## Document segment
==*==

I would not be at all sorry if the maintenance claims became so popular that the net yield from this tax was so decreased, and the administration costs so increased, that my right hon. Friend found it not worth while collecting Vie tax any more. Schedule A is a tax on an educational disability; in other words, the lack of aptitude to tackle the complicated clerical work involved in making a maintenance claim. Therefore, it falls heavily upon the young manual worker or the elderly widow.

I have seen this happen in the following respect. In the middle of my constituency most of the houses are small, owner-occupied ones. If I address an audience in the middle of my constituency amongst those people and mention Schedule A, they are delighted with the idea of it being abolished. At one end of my constituency, however, there are the rather wealthy house owners, and if I mention Schedule A in addressing an audience of those people, smirks appear on their faces until someone asks rather complacently, "But who pays Schedule A?" They all put in their maintenance claims, of course, and so it is those who are clever enough to make this claim who get off Schedule A.

Mr. Douglas Houghton (Sowerby)

The hon. Gentleman is suggesting that all that has to be done to put in a maintenance claim is to take the trouble to write out some figures. He must remind the Committee that it is necessary to spend the money on repairs. Moreover, the five years' average is quite a serious check on the rendering of maintenance claims year by year, as I have found out from personal experience, and I am sure he has, too.

Mr. Page

I did not wish to imply that it involves merely writing out figures. It involves a lot more than that. It involves keeping receipted accounts over five years and all the other complications—and, incidentally, spending the money on the property. I did not think that hon. and right hon. Gentlemen opposite were so foolish as to misunderstand me in thinking that one had not got to spend the money. Of course, one has to spend the money, but it does not take an enormous expenditure of money to cover the Schedule A assessment at the present cost of labour and materials. Perhaps we may come to that on a later Clause which is to be proposed. I am only saying now that we ought not to base any tax upon the lack of ability to escape from it, which is what is happening with Schedule A at present.

==*==

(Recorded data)
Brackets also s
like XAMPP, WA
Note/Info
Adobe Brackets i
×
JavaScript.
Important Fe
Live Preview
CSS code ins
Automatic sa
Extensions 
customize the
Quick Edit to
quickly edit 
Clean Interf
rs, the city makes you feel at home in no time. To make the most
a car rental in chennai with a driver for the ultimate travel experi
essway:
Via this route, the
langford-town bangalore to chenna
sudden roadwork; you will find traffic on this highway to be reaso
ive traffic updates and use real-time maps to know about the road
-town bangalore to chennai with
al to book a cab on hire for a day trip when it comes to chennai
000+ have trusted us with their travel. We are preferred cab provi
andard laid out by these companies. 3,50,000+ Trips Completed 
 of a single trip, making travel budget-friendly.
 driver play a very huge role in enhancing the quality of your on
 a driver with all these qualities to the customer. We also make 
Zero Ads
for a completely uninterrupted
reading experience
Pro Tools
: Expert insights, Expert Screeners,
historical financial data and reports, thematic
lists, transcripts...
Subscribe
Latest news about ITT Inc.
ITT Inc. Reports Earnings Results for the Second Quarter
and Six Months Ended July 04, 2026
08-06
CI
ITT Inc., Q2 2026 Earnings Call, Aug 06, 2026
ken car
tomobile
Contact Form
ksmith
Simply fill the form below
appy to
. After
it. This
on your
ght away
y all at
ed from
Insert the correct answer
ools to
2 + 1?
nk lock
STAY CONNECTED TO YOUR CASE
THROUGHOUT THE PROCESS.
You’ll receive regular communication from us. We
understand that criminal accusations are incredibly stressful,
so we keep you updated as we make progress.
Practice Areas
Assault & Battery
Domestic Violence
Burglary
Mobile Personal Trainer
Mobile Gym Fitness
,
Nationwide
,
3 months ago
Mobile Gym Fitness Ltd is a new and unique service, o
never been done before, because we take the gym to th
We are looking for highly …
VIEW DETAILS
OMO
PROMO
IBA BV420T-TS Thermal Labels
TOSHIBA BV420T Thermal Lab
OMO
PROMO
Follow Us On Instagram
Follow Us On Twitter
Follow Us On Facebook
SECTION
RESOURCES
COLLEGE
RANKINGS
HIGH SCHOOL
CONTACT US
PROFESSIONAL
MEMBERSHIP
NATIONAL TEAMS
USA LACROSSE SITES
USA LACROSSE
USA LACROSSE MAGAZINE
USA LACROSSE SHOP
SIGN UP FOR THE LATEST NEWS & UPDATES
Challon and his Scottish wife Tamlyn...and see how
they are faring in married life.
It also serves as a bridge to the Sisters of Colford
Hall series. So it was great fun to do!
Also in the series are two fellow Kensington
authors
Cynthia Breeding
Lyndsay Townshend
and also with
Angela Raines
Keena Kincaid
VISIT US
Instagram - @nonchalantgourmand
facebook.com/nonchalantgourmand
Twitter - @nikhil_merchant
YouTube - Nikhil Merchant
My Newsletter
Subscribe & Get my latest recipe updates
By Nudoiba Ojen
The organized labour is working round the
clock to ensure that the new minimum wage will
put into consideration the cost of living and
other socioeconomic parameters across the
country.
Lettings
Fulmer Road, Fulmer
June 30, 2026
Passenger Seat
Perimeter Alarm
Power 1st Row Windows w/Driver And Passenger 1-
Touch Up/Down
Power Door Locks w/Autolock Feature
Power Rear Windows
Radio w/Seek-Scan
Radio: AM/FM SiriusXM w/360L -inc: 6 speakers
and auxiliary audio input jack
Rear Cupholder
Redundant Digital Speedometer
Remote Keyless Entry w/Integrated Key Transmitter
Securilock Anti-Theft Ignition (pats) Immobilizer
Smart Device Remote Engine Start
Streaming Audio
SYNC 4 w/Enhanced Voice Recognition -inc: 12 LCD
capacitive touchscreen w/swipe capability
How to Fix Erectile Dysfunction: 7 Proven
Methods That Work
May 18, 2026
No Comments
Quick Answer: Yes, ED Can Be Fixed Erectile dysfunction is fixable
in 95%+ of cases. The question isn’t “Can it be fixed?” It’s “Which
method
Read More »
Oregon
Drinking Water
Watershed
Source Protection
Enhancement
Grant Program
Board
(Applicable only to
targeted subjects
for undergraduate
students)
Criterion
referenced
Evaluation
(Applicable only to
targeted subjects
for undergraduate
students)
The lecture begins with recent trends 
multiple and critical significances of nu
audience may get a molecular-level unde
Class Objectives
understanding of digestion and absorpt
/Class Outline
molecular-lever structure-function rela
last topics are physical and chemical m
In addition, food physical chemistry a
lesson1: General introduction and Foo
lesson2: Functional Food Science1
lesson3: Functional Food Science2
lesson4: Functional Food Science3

==*==

## Task A
From the Schedule A debate, copy the passage that begins at the words "The hon. Gentleman" and stops after the words "he has, too.".
## Task B
Answer these questions using the Schedule A debate:
(i) Upon whom does the first speaker say Schedule A falls heavily?
(ii) Which constituency is given for Mr. Douglas Houghton?
(iii) For how many years does Mr. Page say receipted accounts must be kept?
## Task C
Continue the Schedule A debate, picking up after its last sentence.
The recorded data is not needed for any of this work.

## Response box A
The hon. Gentleman is suggesting that all that has to be done to put in a maintenance claim is to take the trouble to write out some figures. He must remind the Committee that it is necessary to spend the money on repairs. Moreover, the five years' average is quite a serious check on the rendering of maintenance claims year by year, as I have found out from personal experience, and I am sure he has, too.

## Response box B
(i) The young manual worker or the elderly widow.
(ii) Sowerby.
(iii) Five years.

## Response box C
If my right hon. Friend says that Schedule A is a good tax, that it ought to be retained, that administratively it can he collected and that he sees no reason for abolishing it, I shall be tempted to join the hon. Member for Huddersfield, West in the Lobby in support of his proposed Clause. If, on the other hand, my right hon. Friend says, "Schedule A is a had tax, let us get rid of it as quickly as we can, but I am sorry that I cannot afford to get rid of it this year"—

Mr. John Rankin (Glasgow, Govan)

Escape clause.

Mr. Page

—then my protest would be no more than to abstain from voting.

Mr. John Barter (Ealing, North)

This debate reflects a wide and widening public interest in the question of Schedule A. The process whereby a home owner is charged Income Tax on the basis of somebody else's assessment of what rent he might have received twenty-three years ago had his house existed, which it probably did not, and had he rented it, which he probably did not, is obviously absurd.

This view of absurdity is taken by many responsible financial organs and professional organisations. In their representations to the Royal Commission on the Taxation of Profits and Income, the Institute of Chartered Accountants of Scotland took this view. As recently as during the time the Chancellor was preparing his recent Budget, representations were received from a number of organisations who supported the view, amongst them the Institute of Taxation, which made seven recommendations to the Chancellor, the first of which was that he should abolish Schedule A. Indeed, the Institute concluded that part of its suggestion with the words, The Institute is confident that no other proposal can carry a greater weight of argument in its favour. There were fifteen recommendations at the same time from the Association of Certified and Corporate Accountants. The first on the list was the abolition of Schedule A.

The cause of the abolition of Schedule A has been espoused widely in the Press. The Financial Times leader of 14th February this year stated: … in this case the removal of an indefensible part of the system would both improve our tax structure and serve a useful social purpose. It would not unduly favour owner-occupiers, who would still have their rates to pay, and would merely be put in the position enjoyed by owners of other kinds of non-income-producing property. This is a respectable argument from a financially respectable source.

The Financial Times is not the only organ of the Press which has followed this line but, bearing in mind the advice recently given by the hon. Gentleman the Member for South Ayrshire (Mr. Emrys Hughes), I do not propose to quote from The Times or, indeed, any other paper.

I must confess to having a preference for another proposed Clause on the same subject which appeared earlier on the Amendment Paper. That had the virtue of consistency, in that it took the same form as it did in last years' discussions on the Finance Bill. However, I am happy to see that the Liberal Party has come some way with us in our reform proposals, in that they are now prepared, which they were not last year, not to limit the concession to £100. The hon. Gentleman the Member for Huddersfield, West (Mr. Wade), in the course of his speech, took note of some other suggestions which I was pleased to make.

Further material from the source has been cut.